*TEXT SHOWN:*

The easy way to do this is to draw a line from S to E. If it intersects any polygon (cycle from above) an even number of times, they are both inside or both outside the polygon so keep checking.

If the line intersects a cycle an odd number of times, then one is inside the polygon and one is outside, so you can say that there is no path.

You can construct a so-called "Visibility graph" that connects two obstacle vertices iif they are directly visible. Shortest path in this graph (with S and E added) will be the shortest obstacle-free path between S and E in your configuration space. Algorithms and optimisations concerning Visibility Graph are well-known and widely described.

The main difficulty you'll have is handling corner cases so you can't "leak" in some improper intersection to the other side of the segment (shared segments, endpoint as intersection, etc). Handling such corner cases is not algorithmically difficult but requires patience.

EDIT:

So let me be more formal: build a graph G(Ver, Edg) where Ver contains all segment's endpoints, S and E; and Edg contains all pairs of vertices which are directly visible (including following the segment).

There are two steps to the algorithm.

1. Find out the maximum polyogn encompassing S and E 
    (which could possibly be an open polygon, so convex hull algorithm needs 
    to be modified)
2. E can be reached from S if
    (Case 1) The polygons are the same
    (Case 2) Both are open polygons.

Explanation:

Step 1: Find the maximum encompassing polygon of a point P

Form a set of points by adding the end-points and all possible 
    intersections. (O(n^2))

*DATA BELOW:*

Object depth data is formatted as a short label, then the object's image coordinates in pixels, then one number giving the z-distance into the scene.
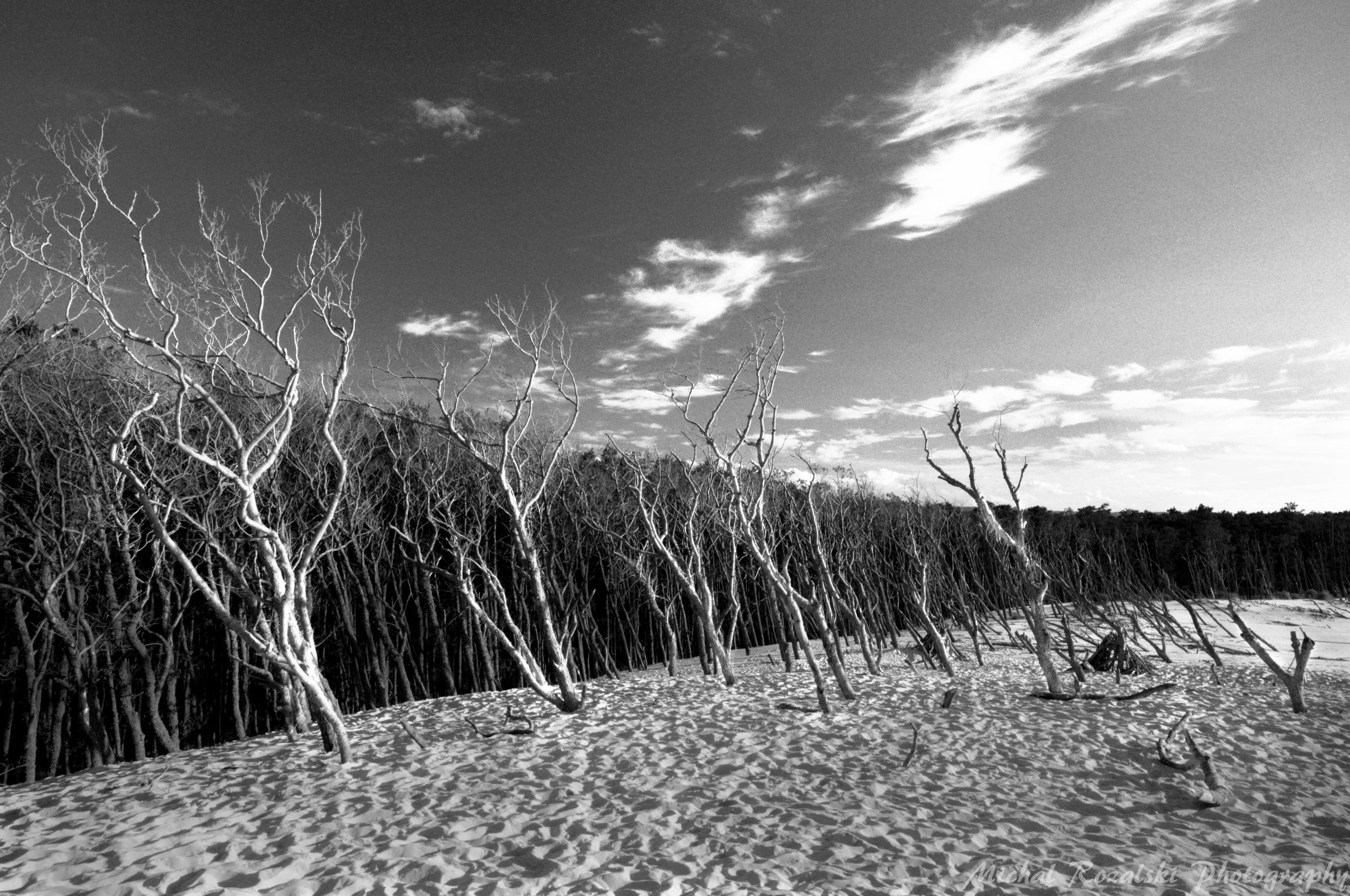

*DIRECTIONS:*
Copy the path-finding text again, beginning at the words "The main difficulty" and stopping after "to the algorithm.". Switch "corner cases" to "edge cases" wherever it appears in that range.

*RESULT BELOW:*
The main difficulty you'll have is handling edge cases so you can't "leak" in some improper intersection to the other side of the segment (shared segments, endpoint as intersection, etc). Handling such edge cases is not algorithmically difficult but requires patience.

EDIT:

So let me be more formal: build a graph G(Ver, Edg) where Ver contains all segment's endpoints, S and E; and Edg contains all pairs of vertices which are directly visible (including following the segment).

There are two steps to the algorithm.